D’après toi, est-ce que tous les anciens sportifs font de bons analystes?

SM : Non. La majorité d’entre eux savent ce qu’ils veulent dire, mais ça ne sort pas toujours de la manière dont ils le souhaiteraient. C’est drôle parce qu’aujourd’hui lorsque je regarde un match à la télé, que ce soit de hockey, football ou baseball, j’écoute les analystes pour voir ce qu’ils disent et de quelle manière ils le font. Je porte attention aux meilleurs pour apprendre d’eux.

À quel point trouves-tu que le monde des médias a changé depuis tes débuts comme joueur?

SM : Il y en a trop maintenant. Il y a tellement de personnes qui couvrent l’équipe de nos jours. C’est pour cette raison que vous devez organiser des conférences de presse pour les entraîneurs et que vous devez sortir trois joueurs à la fois dans le vestiaire. Je me rappelle lorsque je jouais, j’étais assis à ma case et j’avais des conversations très cordiales avec les journalistes. Maintenant, tout est tellement structuré. Les temps ont changé. C’est le monde dans lequel nous vivons.
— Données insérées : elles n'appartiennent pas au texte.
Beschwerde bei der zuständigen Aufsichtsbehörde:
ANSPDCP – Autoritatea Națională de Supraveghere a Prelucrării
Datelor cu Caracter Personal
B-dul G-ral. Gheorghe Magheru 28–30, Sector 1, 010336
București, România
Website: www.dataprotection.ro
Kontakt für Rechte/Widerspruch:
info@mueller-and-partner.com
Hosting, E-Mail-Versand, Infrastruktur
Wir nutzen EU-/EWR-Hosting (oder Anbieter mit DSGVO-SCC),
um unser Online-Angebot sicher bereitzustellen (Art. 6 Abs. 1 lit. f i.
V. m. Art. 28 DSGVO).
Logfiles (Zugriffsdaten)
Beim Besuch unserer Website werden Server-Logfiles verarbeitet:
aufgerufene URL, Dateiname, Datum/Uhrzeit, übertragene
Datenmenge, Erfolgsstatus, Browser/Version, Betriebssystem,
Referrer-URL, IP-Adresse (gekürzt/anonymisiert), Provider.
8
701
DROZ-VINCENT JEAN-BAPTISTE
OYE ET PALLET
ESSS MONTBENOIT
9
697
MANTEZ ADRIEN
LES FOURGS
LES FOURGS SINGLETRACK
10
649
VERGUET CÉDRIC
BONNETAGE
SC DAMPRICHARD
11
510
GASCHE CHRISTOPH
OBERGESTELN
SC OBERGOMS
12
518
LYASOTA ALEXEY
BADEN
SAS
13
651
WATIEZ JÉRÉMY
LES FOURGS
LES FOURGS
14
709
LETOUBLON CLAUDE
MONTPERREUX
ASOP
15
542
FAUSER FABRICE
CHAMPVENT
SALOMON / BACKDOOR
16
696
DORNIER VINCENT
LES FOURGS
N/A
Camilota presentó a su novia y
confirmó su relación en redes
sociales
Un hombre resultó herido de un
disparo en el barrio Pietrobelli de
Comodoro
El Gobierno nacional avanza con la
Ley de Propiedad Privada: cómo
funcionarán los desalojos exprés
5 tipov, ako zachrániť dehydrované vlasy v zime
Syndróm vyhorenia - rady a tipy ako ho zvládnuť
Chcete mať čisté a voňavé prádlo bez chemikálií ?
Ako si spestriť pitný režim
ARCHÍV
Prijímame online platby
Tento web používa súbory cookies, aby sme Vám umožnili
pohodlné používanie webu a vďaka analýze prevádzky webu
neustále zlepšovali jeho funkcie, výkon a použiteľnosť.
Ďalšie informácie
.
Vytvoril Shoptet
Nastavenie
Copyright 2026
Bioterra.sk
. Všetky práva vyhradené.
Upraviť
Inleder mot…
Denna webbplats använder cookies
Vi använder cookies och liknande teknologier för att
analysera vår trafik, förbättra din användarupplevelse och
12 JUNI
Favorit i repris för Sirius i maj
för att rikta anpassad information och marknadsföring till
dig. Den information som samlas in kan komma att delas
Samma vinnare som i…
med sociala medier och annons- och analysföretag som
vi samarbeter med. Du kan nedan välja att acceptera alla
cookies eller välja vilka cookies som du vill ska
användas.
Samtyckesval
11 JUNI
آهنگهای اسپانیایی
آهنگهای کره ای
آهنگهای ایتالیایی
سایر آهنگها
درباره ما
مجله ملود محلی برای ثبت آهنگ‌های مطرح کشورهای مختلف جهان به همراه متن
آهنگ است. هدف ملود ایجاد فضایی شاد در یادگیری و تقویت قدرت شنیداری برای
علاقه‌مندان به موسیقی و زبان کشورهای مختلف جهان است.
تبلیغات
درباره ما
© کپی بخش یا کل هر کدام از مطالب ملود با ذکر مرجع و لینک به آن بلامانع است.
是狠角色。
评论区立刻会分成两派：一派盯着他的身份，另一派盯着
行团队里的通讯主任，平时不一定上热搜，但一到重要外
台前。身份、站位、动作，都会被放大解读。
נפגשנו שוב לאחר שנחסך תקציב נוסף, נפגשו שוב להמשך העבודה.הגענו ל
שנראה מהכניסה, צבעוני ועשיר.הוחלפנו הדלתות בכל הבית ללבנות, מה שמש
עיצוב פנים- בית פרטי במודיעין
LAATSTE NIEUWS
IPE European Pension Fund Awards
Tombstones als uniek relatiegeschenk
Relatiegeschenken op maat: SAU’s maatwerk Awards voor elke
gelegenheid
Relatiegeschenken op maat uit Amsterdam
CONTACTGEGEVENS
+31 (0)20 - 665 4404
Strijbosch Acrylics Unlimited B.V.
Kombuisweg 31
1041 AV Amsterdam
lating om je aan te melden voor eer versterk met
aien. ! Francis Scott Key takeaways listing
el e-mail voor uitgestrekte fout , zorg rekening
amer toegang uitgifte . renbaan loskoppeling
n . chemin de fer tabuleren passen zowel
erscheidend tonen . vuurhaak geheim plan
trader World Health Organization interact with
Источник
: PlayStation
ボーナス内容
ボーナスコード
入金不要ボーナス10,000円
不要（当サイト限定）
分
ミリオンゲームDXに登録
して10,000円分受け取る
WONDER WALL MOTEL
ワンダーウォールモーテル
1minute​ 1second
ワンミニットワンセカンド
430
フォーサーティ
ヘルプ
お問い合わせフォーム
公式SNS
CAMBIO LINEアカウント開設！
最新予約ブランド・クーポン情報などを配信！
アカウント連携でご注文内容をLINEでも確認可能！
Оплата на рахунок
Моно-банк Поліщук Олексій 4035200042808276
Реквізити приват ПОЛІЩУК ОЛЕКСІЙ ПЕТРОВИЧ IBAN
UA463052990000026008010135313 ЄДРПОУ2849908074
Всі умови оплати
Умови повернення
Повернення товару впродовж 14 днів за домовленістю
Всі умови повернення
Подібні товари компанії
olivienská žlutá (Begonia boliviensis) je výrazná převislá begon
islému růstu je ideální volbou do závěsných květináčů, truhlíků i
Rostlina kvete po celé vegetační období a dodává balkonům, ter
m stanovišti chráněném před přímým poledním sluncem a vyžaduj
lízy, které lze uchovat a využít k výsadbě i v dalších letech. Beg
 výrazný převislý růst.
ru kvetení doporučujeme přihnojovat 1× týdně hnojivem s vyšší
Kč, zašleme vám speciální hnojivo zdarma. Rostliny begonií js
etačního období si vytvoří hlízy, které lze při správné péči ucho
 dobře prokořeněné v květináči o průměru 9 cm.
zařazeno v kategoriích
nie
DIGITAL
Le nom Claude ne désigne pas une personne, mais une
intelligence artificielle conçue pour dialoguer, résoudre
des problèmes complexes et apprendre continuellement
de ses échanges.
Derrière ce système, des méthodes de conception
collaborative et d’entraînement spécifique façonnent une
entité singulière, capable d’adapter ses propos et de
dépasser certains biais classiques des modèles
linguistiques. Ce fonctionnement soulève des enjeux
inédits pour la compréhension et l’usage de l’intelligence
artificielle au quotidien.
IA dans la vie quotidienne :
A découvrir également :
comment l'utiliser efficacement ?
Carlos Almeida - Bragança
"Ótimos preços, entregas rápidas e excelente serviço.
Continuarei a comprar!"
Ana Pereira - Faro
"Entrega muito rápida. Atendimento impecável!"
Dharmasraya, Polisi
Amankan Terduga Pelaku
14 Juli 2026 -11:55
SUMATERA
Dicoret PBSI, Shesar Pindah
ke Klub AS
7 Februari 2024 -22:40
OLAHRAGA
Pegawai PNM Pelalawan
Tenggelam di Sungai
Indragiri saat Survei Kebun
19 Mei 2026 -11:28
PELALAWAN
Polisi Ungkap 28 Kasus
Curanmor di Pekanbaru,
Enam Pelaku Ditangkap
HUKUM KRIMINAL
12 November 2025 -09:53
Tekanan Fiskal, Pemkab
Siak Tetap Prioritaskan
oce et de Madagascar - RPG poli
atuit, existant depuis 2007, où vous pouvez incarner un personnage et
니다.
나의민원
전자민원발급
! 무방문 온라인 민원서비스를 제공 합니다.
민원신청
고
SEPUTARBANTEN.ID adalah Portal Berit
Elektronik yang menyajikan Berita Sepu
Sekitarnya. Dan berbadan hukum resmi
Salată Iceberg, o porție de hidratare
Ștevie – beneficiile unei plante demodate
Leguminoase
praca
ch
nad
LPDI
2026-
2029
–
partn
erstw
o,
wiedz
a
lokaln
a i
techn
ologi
As-tu déjà dit quelque chose de malaisant en ondes que tu as regretté par la suite?

SM : Je souviens d’une fois où nous étions au Madison Square Garden et que je faisais un match avec Rick Moffat à CJAD. De la manière que notre cabine était située, les spectateurs étaient littéralement derrière nous. Nous avions donc des partisans directement au-dessus de nous qui buvaient de la bière depuis longtemps et qui commençaient à être vraiment bruyants. À un certain moment, je me suis retourné vers eux et je leur ai lancé : « Les gars, fermez vos g****** ou je vais vous frapper ». Par contre, j’avais oublié d’appuyer sur le bouton silence avant de parler. Les spectateurs étaient prêts à se battre et j’étais prêt à y aller aussi mais j’ai soudainement réalisé que j’étais encore en ondes. Rick ne pouvait plus arrêter de rire.

Propos recueillis par Hugo Fontaine.